AUSGEWÄHLTER TEXT:
Entstehung einer Allergie – Allergieentstehung

Wenn man es ganz genau nimmt, kann jeder Stoff zu einer allergischen Reaktion führen. Doch meistens befindet sich in den allergischen Stoffen Eiweiß von Tieren oder Pflanzen. Beispiele sind z.B. Pollen oder Schimmelpilze.

Wenn das Allergen zum ersten Mal vom Immunsystem entdeckt wird, beginnt dieses Antikörper zu bilden. Dabei gibt es am Anfang noch keine direkte Reaktion auf die Allergene im Körper. Denn dass Immunsystem kennt das neue Allergen noch nicht. Erst beim zweiten Kontakt reagiert das Immunsystem mit der Produktion von Antikörpern.

Beim Kontakt der Allergene und der Antikörper wird ein Signal gesendet, dass das Immunsystem auffordert Histamin in den Schleimhäuten zu produzieren. Dadurch wird Beispielsweise bei der Pollenallergie eine allergische Reaktion ausgelöst.

Durch das Histamin in den Schleimhäuten werden die Blutgefäße erweitert. Dadurch entsteht eine Reizung wie z.B. beim Nießen. Zusätzlich wird die Produktion der Drüsen z.B. in der Nase deutlich erhöht. Dadurch bekommt man eine laufende Nase und kann schwieriger Atmen.

DATENABSCHNITT:
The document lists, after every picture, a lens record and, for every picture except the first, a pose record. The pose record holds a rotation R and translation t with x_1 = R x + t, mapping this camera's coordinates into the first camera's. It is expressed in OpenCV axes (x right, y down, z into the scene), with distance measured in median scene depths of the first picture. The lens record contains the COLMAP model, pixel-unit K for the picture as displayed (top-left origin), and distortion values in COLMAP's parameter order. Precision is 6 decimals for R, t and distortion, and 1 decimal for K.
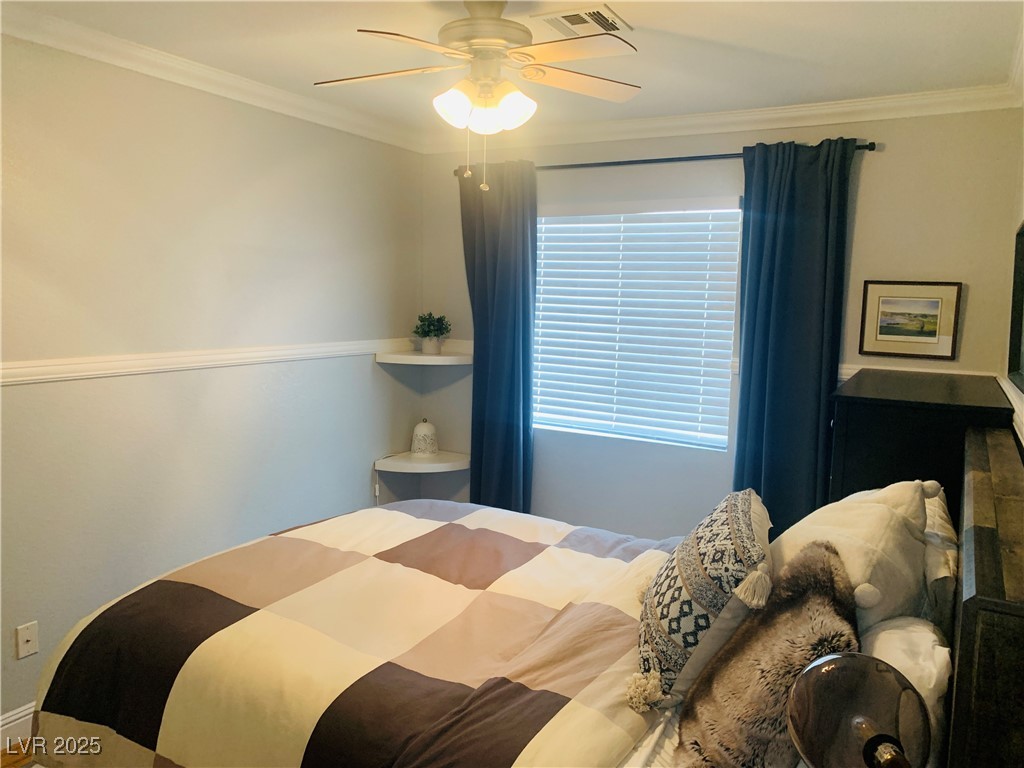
lens RADIAL K [[760.1, 0, 517.0], [0, 760.1, 384.8], [0, 0, 1]] dist [0.006785, -0.004444]
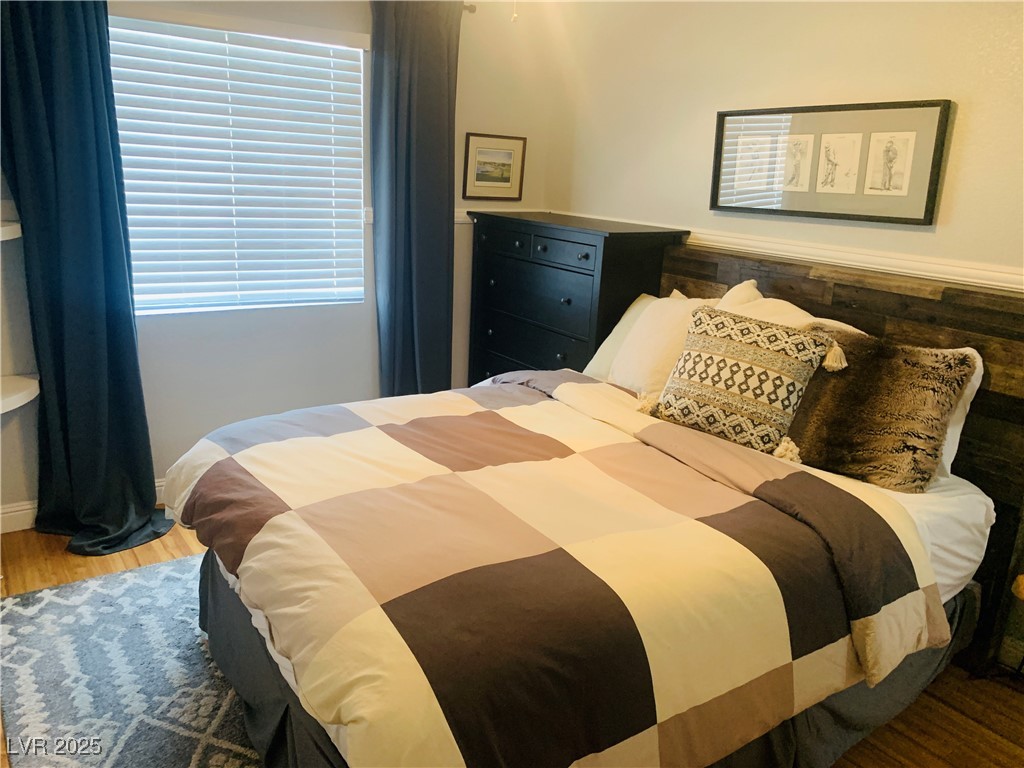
lens RADIAL K [[760.1, 0, 516.2], [0, 760.1, 385.6], [0, 0, 1]] dist [0.006785, -0.004444]
pose [[0.444116, -0.251517, 0.859942, -0.596964], [0.067702, 0.966466, 0.247708, -0.047564], [-0.893408, -0.051792, 0.446251, 0.402098]]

FRAGEN ZUM MATERIAL:
1. Was befindet sich laut dem Text zur Allergieentstehung meistens in den allergischen Stoffen?
2. Setzen Sie den Text über die Entstehung einer Allergie im Anschluss an seinen letzten Satz fort.
Die Auflistung stammt aus einer anderen Quelle.

GEORDNETE ERGEBNISSE:
1. Eiweiß von Tieren oder Pflanzen.

2.
Erst wenn die Allergene verschwunden sind, produziert das Immunsystem keine Antikörper mehr und die allergische Reaktion wird schwächer. Wenn es Beispielsweise regnet werden die allergischen Reaktionen bei einem Pollenallergiker deutlich schwächer. Sobald die Pollen wieder in der Luft eingeatmet werden können, wird die Produktion der Antikörper angeworfen und die Allergie Symptome kehren zurück.

Für den menschlichen Körper ist eine Allergie einfach erklärt eine Krankheit die aus dem Körper entfernt werden muss, obwohl die Stoffe in der Regel nicht gefährlich sind. Dadurch reagiert das Immunsystem und versucht den Stoff (Allergene) aus dem Körper zu entfernen.

Das ist für einen Pollenallergiker sehr schwierig und häufig auch frustrierend. Denn die Pollen (Allergene) fliegen in den Sommermonaten fast rund um die Uhr in der Luft herum.